▶ [WHAT THE EXERCISE ASKS]
Each line starting at the one that contains "45 35.8 90))" and ending at the one that contains "(at 111 72))" must be returned exactly, and the rest of the listing is left out.

▶ [SUPPLIED RECORDS]
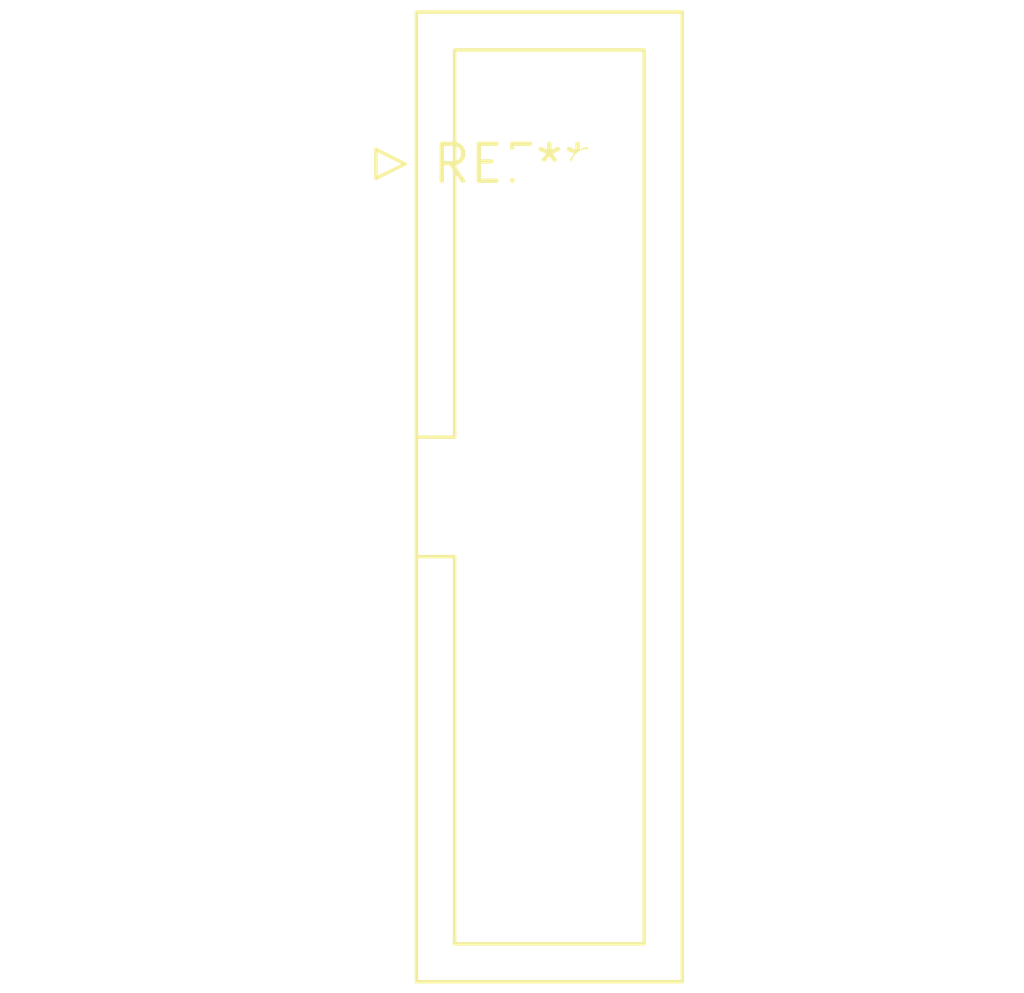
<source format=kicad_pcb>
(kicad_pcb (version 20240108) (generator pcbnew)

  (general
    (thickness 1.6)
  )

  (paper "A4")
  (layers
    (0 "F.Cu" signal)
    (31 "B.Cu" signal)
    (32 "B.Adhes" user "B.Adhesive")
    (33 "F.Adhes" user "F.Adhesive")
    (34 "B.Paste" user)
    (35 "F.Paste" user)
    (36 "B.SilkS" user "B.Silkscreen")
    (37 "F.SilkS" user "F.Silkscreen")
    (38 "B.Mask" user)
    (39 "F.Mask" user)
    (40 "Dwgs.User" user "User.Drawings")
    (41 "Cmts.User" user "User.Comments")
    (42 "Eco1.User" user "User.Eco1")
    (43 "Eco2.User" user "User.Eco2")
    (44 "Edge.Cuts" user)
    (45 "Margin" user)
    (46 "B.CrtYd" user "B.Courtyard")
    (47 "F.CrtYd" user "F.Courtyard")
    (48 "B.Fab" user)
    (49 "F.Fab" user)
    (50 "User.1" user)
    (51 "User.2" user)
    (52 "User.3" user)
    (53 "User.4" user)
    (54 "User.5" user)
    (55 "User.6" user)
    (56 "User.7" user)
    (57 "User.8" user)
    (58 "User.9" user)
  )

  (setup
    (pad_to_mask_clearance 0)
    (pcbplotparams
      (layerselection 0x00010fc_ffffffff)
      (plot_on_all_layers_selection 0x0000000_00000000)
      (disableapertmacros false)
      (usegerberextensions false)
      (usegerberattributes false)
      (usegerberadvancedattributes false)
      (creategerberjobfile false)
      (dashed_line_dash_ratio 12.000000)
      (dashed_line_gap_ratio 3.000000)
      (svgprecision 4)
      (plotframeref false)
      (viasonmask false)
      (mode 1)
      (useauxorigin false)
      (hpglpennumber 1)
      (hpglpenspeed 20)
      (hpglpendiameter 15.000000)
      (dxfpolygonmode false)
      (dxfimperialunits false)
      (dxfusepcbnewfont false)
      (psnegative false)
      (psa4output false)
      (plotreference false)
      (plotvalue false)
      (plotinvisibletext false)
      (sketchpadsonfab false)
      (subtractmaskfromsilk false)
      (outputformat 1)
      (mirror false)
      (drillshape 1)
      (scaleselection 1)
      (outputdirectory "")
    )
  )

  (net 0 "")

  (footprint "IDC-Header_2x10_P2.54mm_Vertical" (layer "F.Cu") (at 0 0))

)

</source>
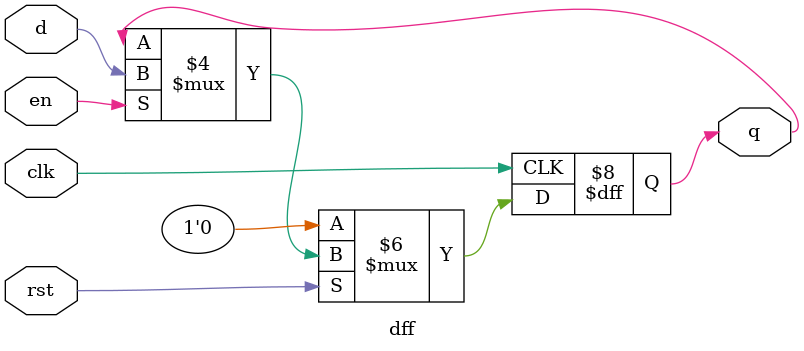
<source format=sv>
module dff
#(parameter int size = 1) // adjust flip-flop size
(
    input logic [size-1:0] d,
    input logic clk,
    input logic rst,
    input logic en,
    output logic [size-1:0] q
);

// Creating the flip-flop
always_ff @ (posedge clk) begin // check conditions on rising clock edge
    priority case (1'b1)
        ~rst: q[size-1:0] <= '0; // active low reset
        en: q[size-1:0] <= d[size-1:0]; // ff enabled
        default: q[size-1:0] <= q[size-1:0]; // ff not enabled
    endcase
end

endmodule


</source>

* * *

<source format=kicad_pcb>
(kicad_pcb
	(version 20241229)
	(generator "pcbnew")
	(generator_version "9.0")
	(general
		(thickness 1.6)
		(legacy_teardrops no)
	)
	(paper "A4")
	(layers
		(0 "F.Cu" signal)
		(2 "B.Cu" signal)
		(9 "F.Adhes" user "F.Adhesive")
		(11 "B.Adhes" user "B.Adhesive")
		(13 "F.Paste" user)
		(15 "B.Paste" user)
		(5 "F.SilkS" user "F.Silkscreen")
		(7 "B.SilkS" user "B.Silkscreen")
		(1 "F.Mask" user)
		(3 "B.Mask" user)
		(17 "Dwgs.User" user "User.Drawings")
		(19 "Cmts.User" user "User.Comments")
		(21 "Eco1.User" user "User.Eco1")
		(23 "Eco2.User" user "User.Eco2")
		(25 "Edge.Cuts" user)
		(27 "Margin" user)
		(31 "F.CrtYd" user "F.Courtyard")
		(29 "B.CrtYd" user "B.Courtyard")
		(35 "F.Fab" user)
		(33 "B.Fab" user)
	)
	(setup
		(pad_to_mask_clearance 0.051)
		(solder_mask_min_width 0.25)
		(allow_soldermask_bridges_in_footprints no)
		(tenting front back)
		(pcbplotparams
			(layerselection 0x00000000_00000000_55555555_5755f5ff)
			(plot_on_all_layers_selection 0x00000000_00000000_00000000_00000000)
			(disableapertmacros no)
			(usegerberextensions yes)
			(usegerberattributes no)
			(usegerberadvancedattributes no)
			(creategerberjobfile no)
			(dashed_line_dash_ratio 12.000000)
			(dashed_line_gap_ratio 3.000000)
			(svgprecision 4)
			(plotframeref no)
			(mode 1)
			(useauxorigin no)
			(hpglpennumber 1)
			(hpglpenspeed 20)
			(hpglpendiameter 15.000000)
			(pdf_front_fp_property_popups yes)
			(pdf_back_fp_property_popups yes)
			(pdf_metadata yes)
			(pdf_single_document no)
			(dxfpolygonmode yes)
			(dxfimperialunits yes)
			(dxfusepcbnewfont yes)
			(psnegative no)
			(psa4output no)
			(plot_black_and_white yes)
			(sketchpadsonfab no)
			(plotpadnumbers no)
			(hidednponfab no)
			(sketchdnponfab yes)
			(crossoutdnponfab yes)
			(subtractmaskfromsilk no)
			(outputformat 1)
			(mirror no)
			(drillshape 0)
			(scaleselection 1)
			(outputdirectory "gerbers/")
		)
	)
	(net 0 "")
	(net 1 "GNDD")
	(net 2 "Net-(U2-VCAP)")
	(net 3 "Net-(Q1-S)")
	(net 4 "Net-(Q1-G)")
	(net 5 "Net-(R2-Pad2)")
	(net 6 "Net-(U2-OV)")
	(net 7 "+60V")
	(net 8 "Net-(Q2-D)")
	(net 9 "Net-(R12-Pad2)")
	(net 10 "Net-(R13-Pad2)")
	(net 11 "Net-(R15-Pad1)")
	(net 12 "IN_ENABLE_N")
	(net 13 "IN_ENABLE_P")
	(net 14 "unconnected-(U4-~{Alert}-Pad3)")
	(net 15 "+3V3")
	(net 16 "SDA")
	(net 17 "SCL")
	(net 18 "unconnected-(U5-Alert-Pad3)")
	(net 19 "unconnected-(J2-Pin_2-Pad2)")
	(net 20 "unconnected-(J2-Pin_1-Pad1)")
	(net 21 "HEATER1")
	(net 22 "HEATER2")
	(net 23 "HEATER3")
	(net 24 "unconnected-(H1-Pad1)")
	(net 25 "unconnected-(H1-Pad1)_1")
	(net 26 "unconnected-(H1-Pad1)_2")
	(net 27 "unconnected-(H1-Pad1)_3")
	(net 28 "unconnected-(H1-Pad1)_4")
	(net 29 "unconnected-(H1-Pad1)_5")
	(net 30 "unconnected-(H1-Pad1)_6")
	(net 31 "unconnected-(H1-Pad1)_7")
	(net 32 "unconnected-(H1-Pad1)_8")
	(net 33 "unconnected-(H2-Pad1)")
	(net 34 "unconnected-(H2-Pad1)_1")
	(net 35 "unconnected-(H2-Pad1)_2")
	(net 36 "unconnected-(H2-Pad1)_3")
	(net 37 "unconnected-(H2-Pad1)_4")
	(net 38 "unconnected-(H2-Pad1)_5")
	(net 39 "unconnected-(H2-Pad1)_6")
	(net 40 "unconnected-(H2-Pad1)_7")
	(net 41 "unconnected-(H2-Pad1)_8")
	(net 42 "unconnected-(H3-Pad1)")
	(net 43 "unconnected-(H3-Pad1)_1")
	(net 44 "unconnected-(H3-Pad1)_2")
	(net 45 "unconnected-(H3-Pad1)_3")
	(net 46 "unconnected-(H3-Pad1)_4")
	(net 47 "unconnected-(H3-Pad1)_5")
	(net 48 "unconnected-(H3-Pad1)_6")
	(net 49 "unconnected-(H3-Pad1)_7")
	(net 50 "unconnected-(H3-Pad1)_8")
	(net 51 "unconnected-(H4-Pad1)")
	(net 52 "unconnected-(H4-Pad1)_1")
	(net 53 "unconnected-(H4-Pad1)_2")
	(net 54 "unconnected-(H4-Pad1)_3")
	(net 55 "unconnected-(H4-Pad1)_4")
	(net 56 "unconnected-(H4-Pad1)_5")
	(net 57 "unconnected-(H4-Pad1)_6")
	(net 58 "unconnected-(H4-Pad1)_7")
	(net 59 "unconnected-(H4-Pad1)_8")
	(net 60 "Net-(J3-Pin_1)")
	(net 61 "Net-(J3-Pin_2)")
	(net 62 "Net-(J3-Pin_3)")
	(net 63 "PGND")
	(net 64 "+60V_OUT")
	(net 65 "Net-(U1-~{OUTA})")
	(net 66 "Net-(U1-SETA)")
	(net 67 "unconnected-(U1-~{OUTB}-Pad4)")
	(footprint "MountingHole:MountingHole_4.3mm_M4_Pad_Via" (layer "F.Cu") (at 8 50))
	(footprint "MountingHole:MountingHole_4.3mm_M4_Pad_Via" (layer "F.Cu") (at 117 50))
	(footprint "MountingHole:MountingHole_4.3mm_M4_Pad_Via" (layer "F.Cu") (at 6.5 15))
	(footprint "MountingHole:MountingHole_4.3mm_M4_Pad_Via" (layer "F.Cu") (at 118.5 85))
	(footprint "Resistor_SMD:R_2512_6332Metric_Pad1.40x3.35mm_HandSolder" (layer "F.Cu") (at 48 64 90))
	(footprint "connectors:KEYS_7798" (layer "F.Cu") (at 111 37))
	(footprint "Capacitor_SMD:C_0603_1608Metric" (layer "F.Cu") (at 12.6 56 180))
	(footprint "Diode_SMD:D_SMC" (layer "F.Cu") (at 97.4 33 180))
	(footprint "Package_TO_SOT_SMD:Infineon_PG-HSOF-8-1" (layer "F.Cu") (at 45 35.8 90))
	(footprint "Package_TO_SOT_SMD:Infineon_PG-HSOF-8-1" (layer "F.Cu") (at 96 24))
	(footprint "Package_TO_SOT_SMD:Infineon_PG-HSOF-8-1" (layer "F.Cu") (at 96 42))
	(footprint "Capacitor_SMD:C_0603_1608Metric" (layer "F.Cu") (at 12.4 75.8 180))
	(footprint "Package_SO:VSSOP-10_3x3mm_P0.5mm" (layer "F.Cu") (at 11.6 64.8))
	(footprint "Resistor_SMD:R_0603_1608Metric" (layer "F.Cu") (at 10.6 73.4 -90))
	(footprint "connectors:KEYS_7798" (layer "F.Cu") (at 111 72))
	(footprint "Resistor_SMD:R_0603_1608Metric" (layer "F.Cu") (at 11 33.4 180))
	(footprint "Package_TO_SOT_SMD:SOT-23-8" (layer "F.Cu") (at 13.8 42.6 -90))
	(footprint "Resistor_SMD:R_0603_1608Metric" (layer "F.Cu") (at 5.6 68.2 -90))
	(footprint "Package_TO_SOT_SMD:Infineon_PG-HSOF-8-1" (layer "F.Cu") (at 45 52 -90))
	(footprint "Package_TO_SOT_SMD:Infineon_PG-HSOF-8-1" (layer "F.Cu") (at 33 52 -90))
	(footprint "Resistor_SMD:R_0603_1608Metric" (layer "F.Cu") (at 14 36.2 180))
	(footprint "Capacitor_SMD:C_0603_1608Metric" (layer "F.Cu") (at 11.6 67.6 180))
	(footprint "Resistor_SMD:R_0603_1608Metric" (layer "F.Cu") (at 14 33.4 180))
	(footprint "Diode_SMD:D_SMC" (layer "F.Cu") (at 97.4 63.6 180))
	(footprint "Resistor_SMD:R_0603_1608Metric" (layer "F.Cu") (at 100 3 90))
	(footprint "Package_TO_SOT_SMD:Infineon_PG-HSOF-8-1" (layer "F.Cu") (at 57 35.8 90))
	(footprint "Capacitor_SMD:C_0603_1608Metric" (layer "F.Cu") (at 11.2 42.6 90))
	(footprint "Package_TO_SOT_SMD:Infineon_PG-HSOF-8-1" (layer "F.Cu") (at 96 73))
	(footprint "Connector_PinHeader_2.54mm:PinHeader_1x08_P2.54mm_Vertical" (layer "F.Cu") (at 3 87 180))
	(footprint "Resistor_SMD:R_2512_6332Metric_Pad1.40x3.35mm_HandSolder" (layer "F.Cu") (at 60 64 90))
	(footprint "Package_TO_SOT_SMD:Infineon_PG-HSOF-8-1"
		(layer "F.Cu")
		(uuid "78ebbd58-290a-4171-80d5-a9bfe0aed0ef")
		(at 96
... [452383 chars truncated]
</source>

▶ [EXPECTED OUTPUT]
	(footprint "Package_TO_SOT_SMD:Infineon_PG-HSOF-8-1" (layer "F.Cu") (at 45 35.8 90))
	(footprint "Package_TO_SOT_SMD:Infineon_PG-HSOF-8-1" (layer "F.Cu") (at 96 24))
	(footprint "Package_TO_SOT_SMD:Infineon_PG-HSOF-8-1" (layer "F.Cu") (at 96 42))
	(footprint "Capacitor_SMD:C_0603_1608Metric" (layer "F.Cu") (at 12.4 75.8 180))
	(footprint "Package_SO:VSSOP-10_3x3mm_P0.5mm" (layer "F.Cu") (at 11.6 64.8))
	(footprint "Resistor_SMD:R_0603_1608Metric" (layer "F.Cu") (at 10.6 73.4 -90))
	(footprint "connectors:KEYS_7798" (layer "F.Cu") (at 111 72))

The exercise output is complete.